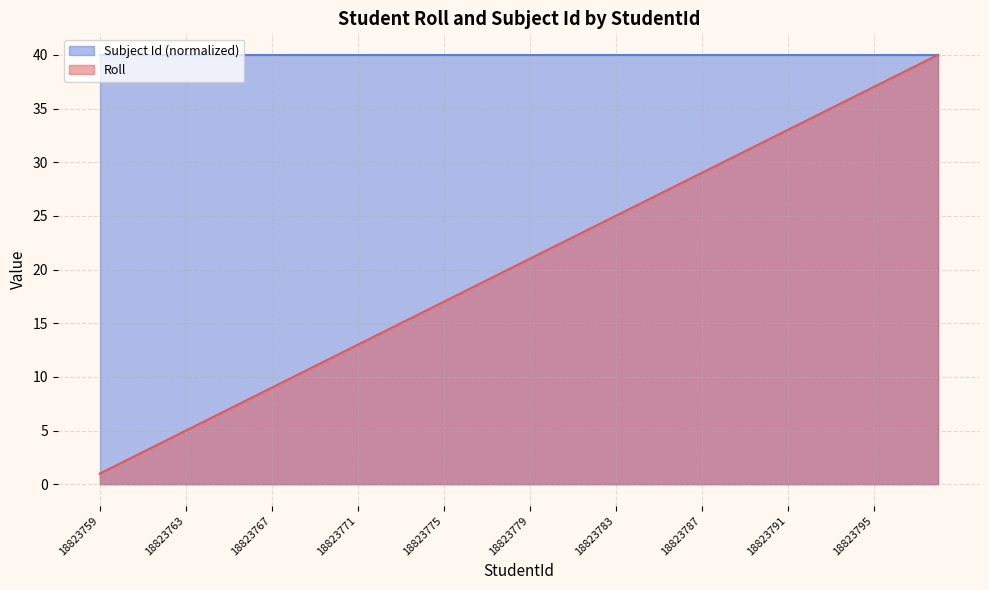

Count the number of categories in the chart.

40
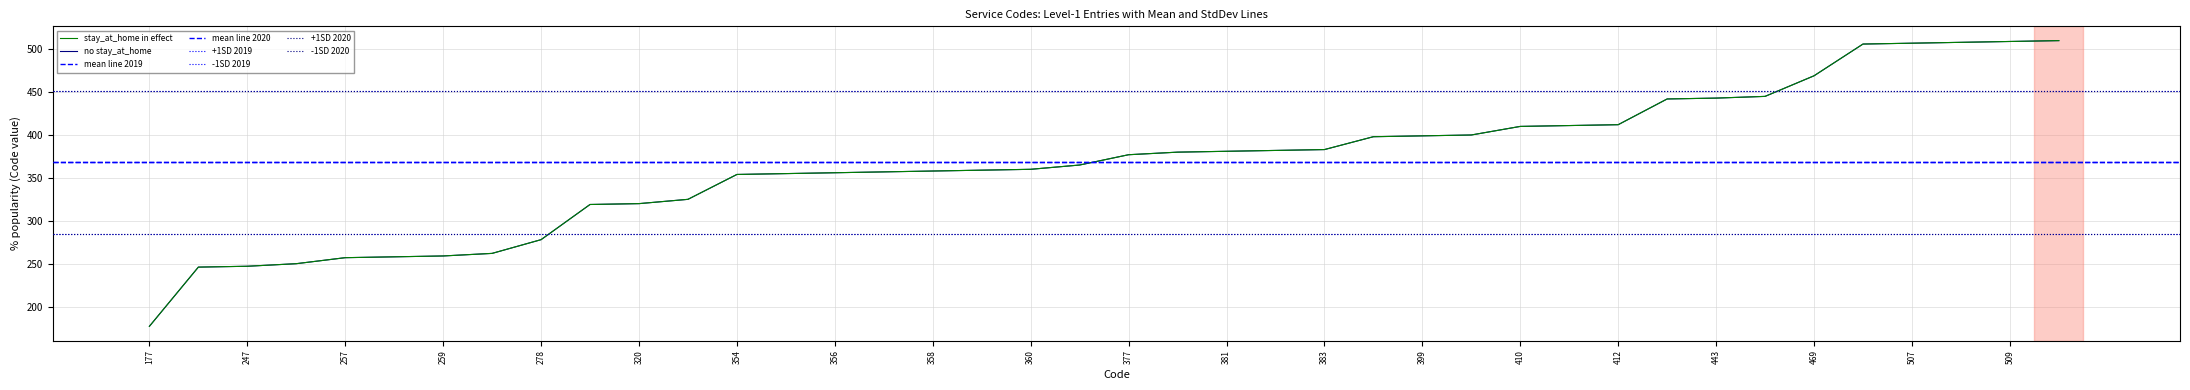

Where does the stay_at_home in effect series first go above 377?

380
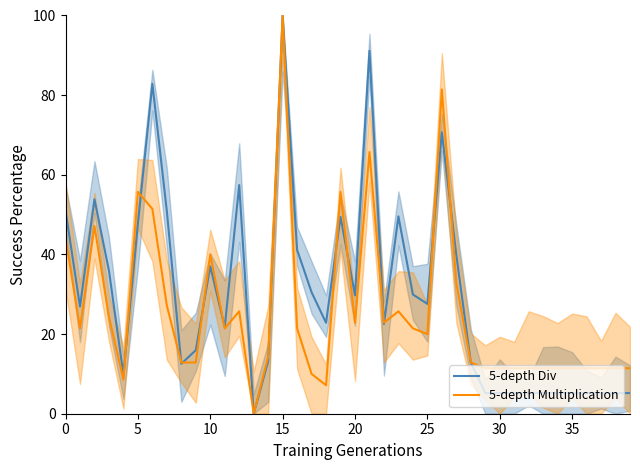

How many times do 5-depth Multiplication and 5-depth Div cross each other?

13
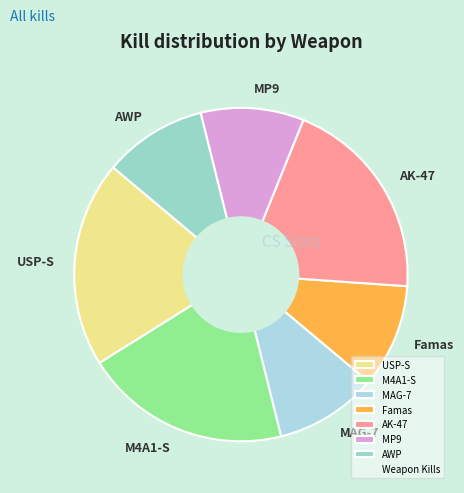

Between MP9 and AK-47, which is larger?

AK-47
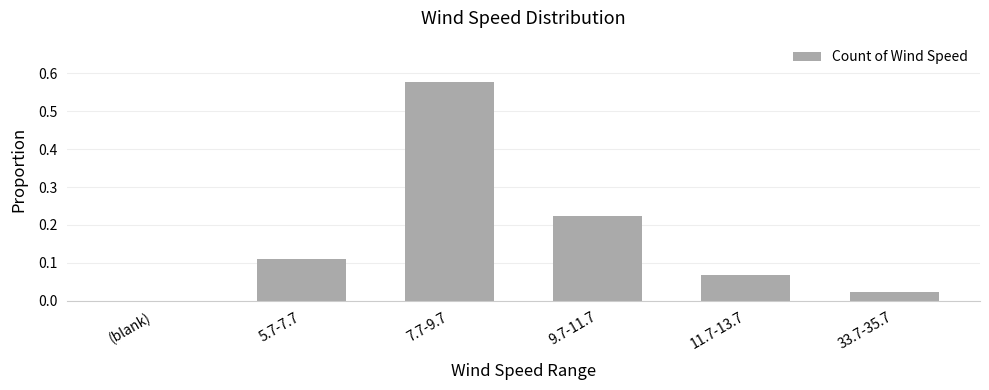

The chart shows a value of 0.0 at (blank). True or false?

True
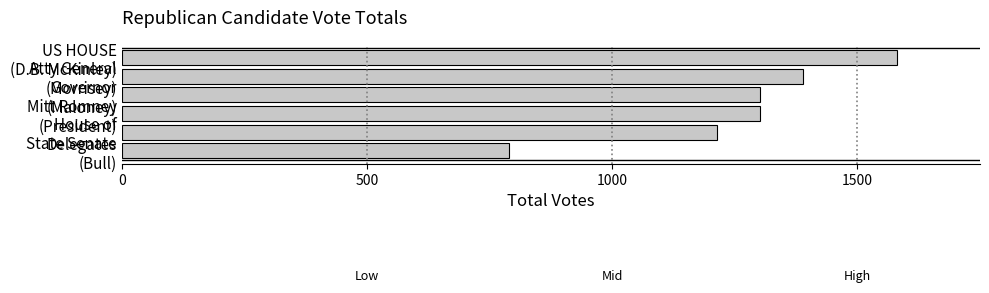

Count the number of categories in the chart.

6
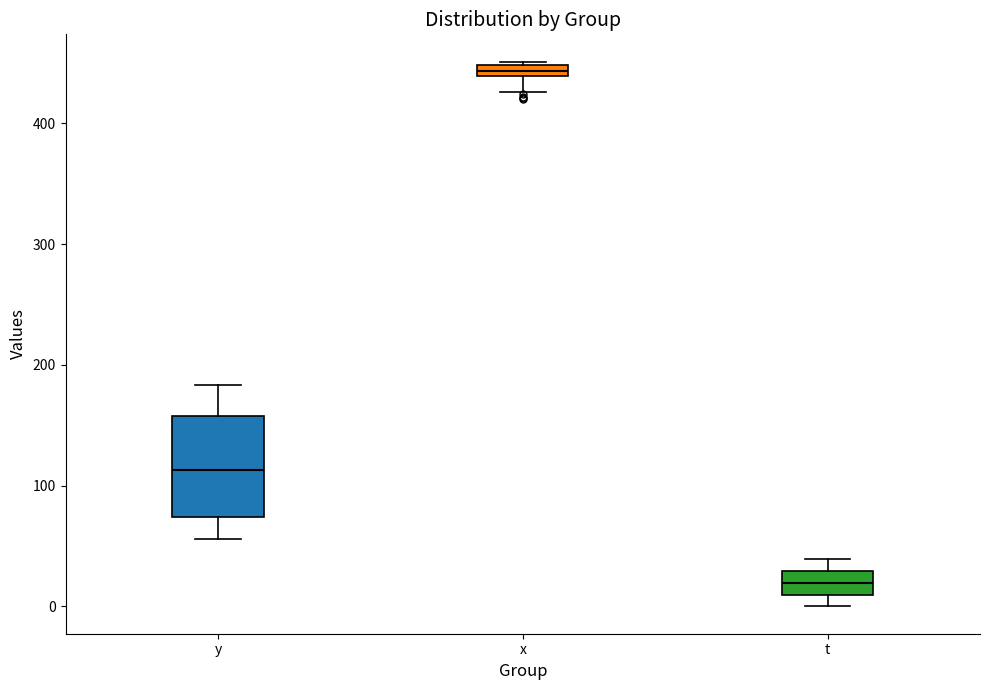

Which box has the lowest median line?

t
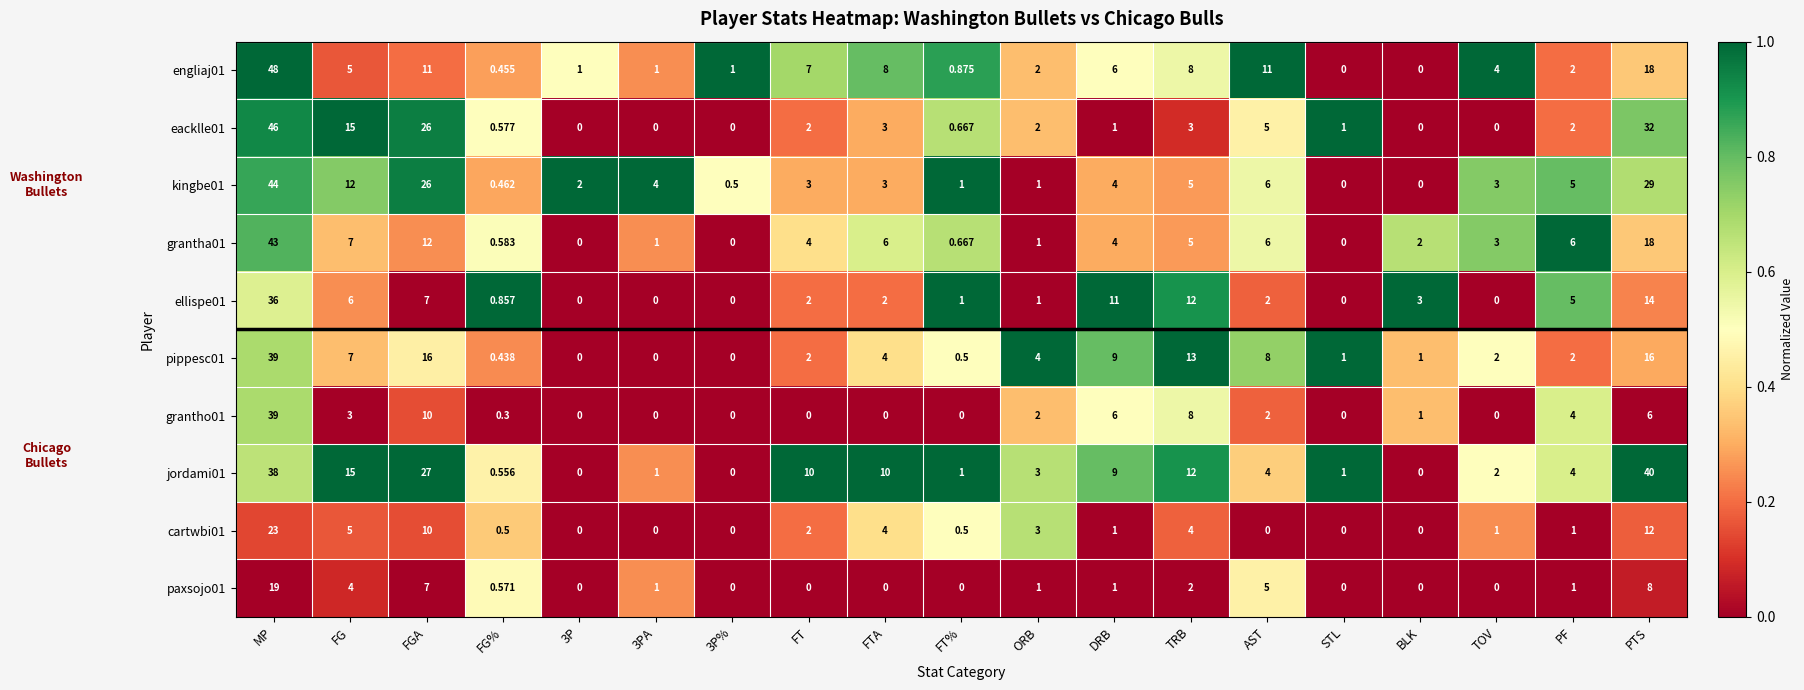

At which category is the sum across all series the highest?

MP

__Exercise goal__: Copy all the items again with "categories" swapped for "groups" and everything else unchanged, leaving out the pictures.

__Reply to the exercise__:
Count the number of groups in the chart.

40

Where does the stay_at_home in effect series first go above 377?

380

How many times do 5-depth Multiplication and 5-depth Div cross each other?

13

Between MP9 and AK-47, which is larger?

AK-47

The chart shows a value of 0.0 at (blank). True or false?

True

Count the number of groups in the chart.

6

Which box has the lowest median line?

t

At which category is the sum across all series the highest?

MP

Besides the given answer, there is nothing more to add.